Media should honor military members

Currently on CNN, Fox News, and Yahoo News’ online websites, the top story deals with a violent protest that left nine dead in Ukraine. Scroll down on each site and you’ll find stories dealing with weather conditions, murders, celebrity gossip and a political scandal. However, what you won’t find is a story honoring fallen soldiers.

Coming from a family with military history, I find it disrespectful that the men and women who put their lives on the line for our freedoms die without any recognition. Every day, we’ll read stories about violent murders or what’s new in Miley Cyrus’ life. Why is it that we find it OK that these are the stories being covered by news organizations, but when a young man is killed in war, his story is never written? Instead, another flag is folded up, another front door is knocked on and another family is changed forever.

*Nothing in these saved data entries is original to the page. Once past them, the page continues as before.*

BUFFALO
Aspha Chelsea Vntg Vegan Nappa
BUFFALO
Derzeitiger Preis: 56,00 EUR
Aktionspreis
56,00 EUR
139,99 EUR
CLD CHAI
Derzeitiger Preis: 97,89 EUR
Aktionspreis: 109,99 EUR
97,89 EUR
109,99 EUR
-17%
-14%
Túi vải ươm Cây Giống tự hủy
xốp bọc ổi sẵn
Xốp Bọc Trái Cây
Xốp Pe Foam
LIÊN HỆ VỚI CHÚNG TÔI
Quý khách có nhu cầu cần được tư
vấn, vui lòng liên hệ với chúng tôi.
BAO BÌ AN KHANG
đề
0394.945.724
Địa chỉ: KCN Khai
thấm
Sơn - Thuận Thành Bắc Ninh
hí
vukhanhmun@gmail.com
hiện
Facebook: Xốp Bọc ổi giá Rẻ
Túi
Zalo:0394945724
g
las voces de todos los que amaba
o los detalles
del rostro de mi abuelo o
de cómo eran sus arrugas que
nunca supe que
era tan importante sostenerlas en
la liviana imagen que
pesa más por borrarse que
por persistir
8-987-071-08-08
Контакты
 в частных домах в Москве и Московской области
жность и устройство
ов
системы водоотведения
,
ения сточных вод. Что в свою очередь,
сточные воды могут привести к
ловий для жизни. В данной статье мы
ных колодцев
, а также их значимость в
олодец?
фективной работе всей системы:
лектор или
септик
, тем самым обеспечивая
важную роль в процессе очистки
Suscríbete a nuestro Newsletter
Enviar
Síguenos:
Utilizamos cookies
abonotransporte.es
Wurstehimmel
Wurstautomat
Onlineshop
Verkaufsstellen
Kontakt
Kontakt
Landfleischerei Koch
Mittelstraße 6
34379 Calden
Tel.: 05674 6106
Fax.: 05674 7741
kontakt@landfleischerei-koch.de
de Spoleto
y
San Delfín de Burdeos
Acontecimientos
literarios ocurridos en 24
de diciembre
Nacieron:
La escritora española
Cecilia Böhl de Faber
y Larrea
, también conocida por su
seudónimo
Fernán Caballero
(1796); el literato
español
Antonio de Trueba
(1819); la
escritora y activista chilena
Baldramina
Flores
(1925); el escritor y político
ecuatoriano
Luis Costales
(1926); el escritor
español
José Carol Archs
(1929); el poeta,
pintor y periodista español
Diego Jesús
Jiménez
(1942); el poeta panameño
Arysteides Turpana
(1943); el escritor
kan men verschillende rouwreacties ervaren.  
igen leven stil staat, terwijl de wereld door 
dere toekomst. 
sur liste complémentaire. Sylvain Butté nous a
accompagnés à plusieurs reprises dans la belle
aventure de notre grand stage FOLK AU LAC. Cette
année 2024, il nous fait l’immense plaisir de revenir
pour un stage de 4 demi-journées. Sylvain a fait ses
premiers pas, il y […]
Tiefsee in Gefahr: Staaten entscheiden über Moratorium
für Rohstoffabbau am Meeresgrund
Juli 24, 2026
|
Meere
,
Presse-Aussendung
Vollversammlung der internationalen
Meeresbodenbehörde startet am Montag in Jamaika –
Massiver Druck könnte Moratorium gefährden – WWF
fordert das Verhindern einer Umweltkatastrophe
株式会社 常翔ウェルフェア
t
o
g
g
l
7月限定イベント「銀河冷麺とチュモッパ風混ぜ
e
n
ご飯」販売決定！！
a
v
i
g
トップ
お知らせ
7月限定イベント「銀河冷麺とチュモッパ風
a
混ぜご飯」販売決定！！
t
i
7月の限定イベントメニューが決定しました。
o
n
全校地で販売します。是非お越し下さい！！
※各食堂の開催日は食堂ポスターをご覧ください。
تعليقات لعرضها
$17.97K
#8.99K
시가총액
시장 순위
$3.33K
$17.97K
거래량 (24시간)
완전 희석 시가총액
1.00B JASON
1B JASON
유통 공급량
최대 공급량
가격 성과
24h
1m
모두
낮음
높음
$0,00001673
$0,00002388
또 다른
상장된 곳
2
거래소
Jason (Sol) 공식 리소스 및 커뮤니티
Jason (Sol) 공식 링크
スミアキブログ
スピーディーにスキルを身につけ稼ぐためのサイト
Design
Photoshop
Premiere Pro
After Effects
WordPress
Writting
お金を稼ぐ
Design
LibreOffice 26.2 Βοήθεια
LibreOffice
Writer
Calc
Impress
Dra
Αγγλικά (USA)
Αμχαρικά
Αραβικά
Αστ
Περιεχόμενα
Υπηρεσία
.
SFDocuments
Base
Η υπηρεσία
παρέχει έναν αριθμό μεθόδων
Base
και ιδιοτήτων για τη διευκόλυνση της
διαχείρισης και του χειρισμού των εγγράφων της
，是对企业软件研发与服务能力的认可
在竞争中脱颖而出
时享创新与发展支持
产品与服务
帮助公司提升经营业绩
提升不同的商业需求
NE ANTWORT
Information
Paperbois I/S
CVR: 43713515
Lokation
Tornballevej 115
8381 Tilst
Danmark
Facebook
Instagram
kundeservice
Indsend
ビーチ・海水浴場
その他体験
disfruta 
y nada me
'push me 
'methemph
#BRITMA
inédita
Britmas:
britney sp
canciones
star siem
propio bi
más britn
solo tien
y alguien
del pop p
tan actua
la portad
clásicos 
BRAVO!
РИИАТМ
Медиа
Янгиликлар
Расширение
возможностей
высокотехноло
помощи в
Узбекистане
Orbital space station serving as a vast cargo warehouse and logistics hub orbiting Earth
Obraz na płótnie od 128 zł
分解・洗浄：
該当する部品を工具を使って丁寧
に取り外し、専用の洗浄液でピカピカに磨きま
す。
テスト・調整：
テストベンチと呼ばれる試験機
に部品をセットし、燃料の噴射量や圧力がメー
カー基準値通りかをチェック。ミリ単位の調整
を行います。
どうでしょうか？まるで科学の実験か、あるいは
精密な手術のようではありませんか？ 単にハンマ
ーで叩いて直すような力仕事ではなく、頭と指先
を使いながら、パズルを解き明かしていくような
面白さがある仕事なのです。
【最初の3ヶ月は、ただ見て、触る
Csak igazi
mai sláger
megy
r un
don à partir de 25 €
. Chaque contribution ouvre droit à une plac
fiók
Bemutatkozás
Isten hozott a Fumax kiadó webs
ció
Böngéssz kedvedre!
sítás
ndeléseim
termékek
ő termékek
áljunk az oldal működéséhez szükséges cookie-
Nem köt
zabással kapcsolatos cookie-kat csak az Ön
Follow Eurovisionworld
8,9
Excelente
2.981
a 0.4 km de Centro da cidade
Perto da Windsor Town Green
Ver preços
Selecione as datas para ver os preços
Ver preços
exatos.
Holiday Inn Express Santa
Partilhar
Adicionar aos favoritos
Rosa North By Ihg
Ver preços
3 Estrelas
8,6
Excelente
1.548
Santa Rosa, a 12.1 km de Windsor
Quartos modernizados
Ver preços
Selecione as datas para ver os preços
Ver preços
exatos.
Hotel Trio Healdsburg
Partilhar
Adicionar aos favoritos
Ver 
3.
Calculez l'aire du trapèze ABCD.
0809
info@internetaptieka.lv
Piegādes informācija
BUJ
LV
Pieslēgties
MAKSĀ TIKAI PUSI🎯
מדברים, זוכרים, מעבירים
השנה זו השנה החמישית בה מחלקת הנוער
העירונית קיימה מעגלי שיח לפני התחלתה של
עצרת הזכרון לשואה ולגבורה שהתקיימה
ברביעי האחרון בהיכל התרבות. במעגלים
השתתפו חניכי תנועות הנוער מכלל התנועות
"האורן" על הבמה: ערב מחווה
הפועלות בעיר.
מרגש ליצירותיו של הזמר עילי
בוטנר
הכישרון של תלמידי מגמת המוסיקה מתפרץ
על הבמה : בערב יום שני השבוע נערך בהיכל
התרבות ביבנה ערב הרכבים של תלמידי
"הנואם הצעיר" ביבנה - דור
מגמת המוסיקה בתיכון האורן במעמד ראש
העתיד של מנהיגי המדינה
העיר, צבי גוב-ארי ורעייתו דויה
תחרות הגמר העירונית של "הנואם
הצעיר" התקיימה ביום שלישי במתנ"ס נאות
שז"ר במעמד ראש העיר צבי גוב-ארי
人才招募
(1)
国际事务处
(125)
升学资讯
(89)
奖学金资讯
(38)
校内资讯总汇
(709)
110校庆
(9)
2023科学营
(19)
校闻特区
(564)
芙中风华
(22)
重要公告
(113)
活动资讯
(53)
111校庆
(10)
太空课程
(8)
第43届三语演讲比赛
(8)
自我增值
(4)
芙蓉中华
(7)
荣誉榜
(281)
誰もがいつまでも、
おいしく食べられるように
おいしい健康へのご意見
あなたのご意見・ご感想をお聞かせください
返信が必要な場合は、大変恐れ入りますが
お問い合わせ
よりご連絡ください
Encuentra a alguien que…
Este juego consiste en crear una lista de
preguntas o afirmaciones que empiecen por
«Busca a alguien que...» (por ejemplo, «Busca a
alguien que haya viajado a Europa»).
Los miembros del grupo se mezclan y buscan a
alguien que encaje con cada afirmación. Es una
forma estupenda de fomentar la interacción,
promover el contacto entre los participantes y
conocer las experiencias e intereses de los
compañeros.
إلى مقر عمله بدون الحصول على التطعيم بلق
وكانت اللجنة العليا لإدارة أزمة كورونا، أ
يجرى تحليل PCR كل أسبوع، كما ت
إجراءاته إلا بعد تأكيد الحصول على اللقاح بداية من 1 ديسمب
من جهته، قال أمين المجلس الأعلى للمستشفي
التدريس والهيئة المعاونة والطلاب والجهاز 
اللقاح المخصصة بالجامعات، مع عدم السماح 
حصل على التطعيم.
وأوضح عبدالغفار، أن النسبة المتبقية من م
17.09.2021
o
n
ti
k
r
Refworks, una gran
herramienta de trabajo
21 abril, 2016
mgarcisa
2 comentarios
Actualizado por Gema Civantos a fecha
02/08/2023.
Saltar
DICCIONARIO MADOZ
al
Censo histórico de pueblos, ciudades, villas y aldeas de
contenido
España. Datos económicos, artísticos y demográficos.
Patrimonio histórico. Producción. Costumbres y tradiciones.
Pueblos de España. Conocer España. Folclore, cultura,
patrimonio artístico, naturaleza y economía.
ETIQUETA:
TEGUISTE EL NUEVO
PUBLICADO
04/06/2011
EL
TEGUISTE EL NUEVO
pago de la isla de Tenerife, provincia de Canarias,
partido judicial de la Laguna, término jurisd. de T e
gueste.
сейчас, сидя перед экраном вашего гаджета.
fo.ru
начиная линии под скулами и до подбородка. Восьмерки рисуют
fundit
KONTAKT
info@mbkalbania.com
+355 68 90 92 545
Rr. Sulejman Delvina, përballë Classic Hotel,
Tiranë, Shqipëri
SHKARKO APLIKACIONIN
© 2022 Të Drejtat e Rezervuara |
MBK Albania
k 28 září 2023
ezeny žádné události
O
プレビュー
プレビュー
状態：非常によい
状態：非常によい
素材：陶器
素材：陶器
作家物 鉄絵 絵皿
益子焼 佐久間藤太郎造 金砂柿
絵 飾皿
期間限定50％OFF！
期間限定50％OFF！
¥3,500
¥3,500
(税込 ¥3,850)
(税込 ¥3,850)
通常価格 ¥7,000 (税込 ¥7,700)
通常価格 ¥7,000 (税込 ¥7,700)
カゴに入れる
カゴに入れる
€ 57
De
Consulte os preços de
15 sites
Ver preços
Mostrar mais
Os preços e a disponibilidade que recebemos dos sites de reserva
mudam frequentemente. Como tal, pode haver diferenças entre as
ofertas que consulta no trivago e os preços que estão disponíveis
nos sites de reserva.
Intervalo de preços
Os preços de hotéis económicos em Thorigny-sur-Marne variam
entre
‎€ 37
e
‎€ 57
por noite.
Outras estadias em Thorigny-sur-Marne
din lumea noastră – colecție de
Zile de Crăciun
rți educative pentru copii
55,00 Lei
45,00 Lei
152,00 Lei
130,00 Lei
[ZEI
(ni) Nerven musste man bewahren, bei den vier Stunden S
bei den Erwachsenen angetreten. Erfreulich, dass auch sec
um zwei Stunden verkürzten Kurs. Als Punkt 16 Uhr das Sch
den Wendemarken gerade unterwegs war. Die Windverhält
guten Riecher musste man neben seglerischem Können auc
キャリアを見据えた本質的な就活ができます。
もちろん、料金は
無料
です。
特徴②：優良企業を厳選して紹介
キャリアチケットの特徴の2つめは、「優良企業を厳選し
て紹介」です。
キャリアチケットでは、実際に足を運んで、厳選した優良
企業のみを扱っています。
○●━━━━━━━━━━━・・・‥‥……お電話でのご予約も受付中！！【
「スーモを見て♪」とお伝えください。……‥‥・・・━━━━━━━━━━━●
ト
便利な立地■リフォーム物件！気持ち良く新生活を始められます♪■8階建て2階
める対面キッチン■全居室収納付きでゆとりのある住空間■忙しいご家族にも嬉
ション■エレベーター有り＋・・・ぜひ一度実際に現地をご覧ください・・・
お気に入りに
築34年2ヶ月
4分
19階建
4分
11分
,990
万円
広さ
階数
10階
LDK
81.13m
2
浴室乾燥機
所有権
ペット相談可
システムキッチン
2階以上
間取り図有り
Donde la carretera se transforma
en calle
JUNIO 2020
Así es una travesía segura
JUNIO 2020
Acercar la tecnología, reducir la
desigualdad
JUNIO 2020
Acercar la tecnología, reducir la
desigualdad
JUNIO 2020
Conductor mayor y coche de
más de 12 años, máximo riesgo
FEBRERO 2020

I realize it would be impossible to name every soldier who has ever fallen while protecting our country. However, I do think that some sort of measure should be taken to acknowledge the losses. On Feb. 12, two soldiers for the U.S. Army, 22-year-old John. A. Pelham and 41-year-old Roberto C. Skelt, died in hostile fire. Those two names might not mean much to anyone in Baldwin City, but those two names mean the world to their families. Military men and women continue to put their lives on the line for people they don’t know so we can live the way we do here in the United States. Yet, we do nothing to publicly recognize them.

It is the responsibility of news organizations to communicate and share information. We choose to hear about all the bad stuff that’s happening in the world rather than the honorable. We choose to hear about the lives of celebrities when every person has a story. It may seem small, but if I were Sergeant Skelt or Specialist John Pelham, I would want mine to be told, regardless of the circumstances.